2.表中带有*号的项目,在为一般居民建立健康档案时不作为免费检查项目;带△为参保城乡居民健康体检新增或调整的项目。不同重点人群的免费检查项目按照各专项服务规范的具体说明和要求执行;参保城乡居民健康体检按照《浙江省参保城乡居民健康体检管理办法》执行。对于不同的人群,完整的健康体检表指按照相应服务规范要求做完相关检查并记录的表格。
3.一般状况
血压:65周岁及以上居民测量双侧,其余居民测量单侧。
体质指数(BMI)=体重(kg)/身高的平方(m2)。
老年人生活自理能力评估:65岁及以上老年人需填写此项,详见老年人健康管理服务规范附件。
老年人认知功能粗筛方法:告诉被检查者“我将要说三件物品的名称(如铅笔、卡车、书),请您立刻重复”。过1分钟后请其再次重复。如被检查者无法立即重复或1分钟后无法完整回忆三件物品名称为粗筛阳性,需进一步行“简易智力状态检查量表”检查。
老年人情感状态粗筛方法:询问被检查者“你经常感到伤心或抑郁吗”或“你的情绪怎么样”。如回答“是”或“我想不是十分好”,为粗筛阳性,需进一步行“老年抑郁量表”检查。
4.生活方式
体育锻炼:指主动锻炼,即有意识地为强体健身而进行的活动。不包括因工作或其他需要而必需进行的活动,如为上班骑自行车、做强体力工作等。锻炼方式填写最常采用的具体锻炼方式。
吸烟情况:“从不吸烟者”不必填写“日吸烟量”、“开始吸烟年龄”、“戒烟年龄”等,已戒烟者填写戒烟前相关情况。
饮酒情况:“从不饮酒者”不必填写其他有关饮酒情况项目,已戒酒者填写戒酒前相关情况,“日饮酒量”折合成白酒量。(啤酒/10=白酒量,红酒/4=白酒量,黄酒/5=白酒量)。
职业暴露情况:指因患者职业原因造成的化学品、毒物或射线接触情况。如有,需填写具体化学品、毒物、射线名或填不详。
职业病危险因素接触史:指因患者职业原因造成的粉尘、放射物质、物理因素、化学物质的接触情况。如有,需填写具体粉尘、放射物质、物理因素、化学物质的名称或填不详。
5.脏器功能
视力:填写采用对数视力表测量后的具体数值(五分记录),对佩戴眼镜者,可戴其平时所用眼镜测量矫正视力。
听力:在被检查者耳旁轻声耳语“你叫什么名字”(注意检查时检查者的脸应在被检查者视线之外),判断被检查者听力状况。
运动功能:请被检查者完成以下动作:“两手摸后脑勺”、“捡起这支笔”、“从椅子上站起,走几步,转身,坐下。”,判断被检查者运动功能。
.....
任务要求:
[1] 判断以下说法是否与体检表填写说明相符,逐项答“是”或“否”,并原文引出起决定作用的字句:(a) 65周岁及以上居民测量双侧血压;(b) 为上班骑自行车属于体育锻炼;(c) 已戒酒者填写戒酒后的相关情况。
[2] 请照原样抄写体检表填写说明中介于“2.表中带有*号的项目,在为”和“体质指数(BMI)=体重(kg)/身高的平方(m2)。”之间的文字,首尾两处均包括在内。

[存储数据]
.....
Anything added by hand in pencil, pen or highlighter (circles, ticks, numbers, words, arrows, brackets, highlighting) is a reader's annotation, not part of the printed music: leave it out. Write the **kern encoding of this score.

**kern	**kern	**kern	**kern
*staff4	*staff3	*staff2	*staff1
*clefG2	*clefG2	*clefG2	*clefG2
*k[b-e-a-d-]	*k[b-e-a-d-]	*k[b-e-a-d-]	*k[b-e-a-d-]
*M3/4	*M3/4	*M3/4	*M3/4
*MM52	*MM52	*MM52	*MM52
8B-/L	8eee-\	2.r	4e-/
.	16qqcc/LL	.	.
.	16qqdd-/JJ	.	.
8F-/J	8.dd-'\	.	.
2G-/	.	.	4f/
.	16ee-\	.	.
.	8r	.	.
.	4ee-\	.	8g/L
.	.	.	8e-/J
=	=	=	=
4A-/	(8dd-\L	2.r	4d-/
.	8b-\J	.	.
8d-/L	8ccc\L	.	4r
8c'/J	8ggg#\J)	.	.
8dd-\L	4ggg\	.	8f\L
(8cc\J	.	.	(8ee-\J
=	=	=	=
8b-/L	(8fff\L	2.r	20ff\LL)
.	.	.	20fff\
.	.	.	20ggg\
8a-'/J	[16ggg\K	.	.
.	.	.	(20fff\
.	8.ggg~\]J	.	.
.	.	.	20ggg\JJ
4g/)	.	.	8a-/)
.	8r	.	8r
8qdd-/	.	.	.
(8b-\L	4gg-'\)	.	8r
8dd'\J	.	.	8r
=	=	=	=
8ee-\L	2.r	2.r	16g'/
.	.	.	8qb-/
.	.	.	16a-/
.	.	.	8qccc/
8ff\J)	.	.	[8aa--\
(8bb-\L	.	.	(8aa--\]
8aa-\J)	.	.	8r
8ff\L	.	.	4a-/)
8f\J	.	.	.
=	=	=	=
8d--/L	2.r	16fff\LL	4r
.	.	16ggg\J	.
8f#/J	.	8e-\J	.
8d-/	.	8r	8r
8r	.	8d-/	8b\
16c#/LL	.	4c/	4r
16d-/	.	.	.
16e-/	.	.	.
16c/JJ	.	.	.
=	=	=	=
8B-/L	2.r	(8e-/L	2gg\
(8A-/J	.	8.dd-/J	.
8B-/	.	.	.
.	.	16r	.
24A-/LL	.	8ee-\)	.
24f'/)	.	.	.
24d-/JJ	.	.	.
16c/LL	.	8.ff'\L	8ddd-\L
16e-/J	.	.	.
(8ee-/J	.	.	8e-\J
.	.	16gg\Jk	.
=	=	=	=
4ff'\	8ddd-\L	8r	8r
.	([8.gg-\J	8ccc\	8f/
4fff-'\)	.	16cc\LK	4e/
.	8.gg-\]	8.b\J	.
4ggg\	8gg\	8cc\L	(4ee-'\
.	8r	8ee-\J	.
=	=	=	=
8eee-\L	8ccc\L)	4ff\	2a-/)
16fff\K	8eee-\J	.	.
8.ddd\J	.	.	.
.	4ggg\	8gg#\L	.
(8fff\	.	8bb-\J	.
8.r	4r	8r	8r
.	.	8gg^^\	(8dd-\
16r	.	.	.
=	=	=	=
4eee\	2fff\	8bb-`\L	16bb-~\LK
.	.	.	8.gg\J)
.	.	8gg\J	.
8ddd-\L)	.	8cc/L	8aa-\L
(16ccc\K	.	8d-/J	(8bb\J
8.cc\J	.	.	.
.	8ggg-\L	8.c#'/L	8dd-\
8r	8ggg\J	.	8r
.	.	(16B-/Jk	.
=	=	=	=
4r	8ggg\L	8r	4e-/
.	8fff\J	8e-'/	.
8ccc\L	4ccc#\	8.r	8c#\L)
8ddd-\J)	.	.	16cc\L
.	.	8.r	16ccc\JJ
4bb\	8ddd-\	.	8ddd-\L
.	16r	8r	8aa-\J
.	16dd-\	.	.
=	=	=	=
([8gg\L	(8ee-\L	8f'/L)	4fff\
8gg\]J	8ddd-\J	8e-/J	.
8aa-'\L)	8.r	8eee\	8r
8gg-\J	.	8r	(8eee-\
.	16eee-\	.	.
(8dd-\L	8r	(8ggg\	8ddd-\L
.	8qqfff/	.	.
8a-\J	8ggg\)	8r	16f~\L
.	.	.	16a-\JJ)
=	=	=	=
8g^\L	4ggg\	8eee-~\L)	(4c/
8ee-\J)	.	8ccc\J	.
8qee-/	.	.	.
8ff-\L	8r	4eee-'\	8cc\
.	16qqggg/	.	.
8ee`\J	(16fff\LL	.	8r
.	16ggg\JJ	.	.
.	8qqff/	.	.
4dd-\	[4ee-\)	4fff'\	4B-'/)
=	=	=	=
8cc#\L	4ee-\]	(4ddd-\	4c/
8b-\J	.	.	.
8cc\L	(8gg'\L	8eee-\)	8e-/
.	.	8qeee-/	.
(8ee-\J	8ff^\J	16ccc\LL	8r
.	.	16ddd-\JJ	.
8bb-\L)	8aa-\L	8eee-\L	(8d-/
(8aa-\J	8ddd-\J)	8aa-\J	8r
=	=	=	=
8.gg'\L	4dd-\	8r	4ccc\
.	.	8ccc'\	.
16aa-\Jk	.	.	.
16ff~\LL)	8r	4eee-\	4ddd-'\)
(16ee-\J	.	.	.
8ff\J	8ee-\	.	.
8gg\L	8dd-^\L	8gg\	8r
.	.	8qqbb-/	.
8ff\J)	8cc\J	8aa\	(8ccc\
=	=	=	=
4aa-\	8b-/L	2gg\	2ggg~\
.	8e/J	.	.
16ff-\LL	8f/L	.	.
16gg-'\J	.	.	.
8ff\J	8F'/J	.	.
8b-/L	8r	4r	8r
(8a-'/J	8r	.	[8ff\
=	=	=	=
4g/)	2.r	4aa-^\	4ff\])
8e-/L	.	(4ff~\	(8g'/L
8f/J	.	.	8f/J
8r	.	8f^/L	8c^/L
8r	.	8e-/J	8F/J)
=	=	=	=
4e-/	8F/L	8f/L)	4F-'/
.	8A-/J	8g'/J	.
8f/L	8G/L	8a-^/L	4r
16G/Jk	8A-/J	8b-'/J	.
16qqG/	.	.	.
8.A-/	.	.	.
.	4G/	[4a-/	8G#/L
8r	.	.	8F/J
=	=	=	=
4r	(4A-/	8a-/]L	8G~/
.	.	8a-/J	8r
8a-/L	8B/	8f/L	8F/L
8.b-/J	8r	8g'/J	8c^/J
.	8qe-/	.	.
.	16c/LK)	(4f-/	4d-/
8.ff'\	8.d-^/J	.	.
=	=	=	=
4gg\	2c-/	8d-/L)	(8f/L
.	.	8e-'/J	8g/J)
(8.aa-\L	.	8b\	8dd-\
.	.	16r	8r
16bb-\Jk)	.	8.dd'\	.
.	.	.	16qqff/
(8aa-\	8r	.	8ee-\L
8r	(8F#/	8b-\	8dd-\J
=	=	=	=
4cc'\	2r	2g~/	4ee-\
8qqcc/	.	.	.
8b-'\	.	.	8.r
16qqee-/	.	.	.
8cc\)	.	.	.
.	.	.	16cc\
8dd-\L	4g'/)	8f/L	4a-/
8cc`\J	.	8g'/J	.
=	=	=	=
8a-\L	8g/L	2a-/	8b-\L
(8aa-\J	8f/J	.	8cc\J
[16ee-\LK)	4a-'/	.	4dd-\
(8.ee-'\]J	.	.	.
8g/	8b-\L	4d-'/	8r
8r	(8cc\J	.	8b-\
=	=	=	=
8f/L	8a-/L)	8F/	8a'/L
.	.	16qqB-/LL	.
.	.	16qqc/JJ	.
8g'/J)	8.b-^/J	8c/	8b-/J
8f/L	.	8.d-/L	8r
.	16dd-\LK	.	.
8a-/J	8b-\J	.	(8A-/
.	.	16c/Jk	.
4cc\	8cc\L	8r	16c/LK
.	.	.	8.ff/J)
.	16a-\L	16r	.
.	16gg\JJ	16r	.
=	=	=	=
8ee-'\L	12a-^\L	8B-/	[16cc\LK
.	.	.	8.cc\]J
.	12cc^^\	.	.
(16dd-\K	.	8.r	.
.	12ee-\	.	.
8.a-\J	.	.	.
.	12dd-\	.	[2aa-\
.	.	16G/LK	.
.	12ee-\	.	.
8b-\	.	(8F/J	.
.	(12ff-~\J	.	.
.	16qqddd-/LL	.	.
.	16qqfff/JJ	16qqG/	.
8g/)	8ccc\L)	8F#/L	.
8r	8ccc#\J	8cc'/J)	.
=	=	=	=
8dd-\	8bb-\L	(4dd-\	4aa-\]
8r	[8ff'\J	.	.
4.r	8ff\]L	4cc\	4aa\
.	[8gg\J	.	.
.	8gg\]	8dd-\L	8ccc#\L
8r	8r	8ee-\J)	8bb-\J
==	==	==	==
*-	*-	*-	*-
.....
各题答案:
[1]
(a) 是:“65周岁及以上居民测量双侧,其余居民测量单侧”
(b) 否:“不包括因工作或其他需要而必需进行的活动,如为上班骑自行车、做强体力工作等”
(c) 否:“已戒酒者填写戒酒前相关情况”

[2]
2.表中带有*号的项目,在为一般居民建立健康档案时不作为免费检查项目;带△为参保城乡居民健康体检新增或调整的项目。不同重点人群的免费检查项目按照各专项服务规范的具体说明和要求执行;参保城乡居民健康体检按照《浙江省参保城乡居民健康体检管理办法》执行。对于不同的人群,完整的健康体检表指按照相应服务规范要求做完相关检查并记录的表格。
3.一般状况
血压:65周岁及以上居民测量双侧,其余居民测量单侧。
体质指数(BMI)=体重(kg)/身高的平方(m2)。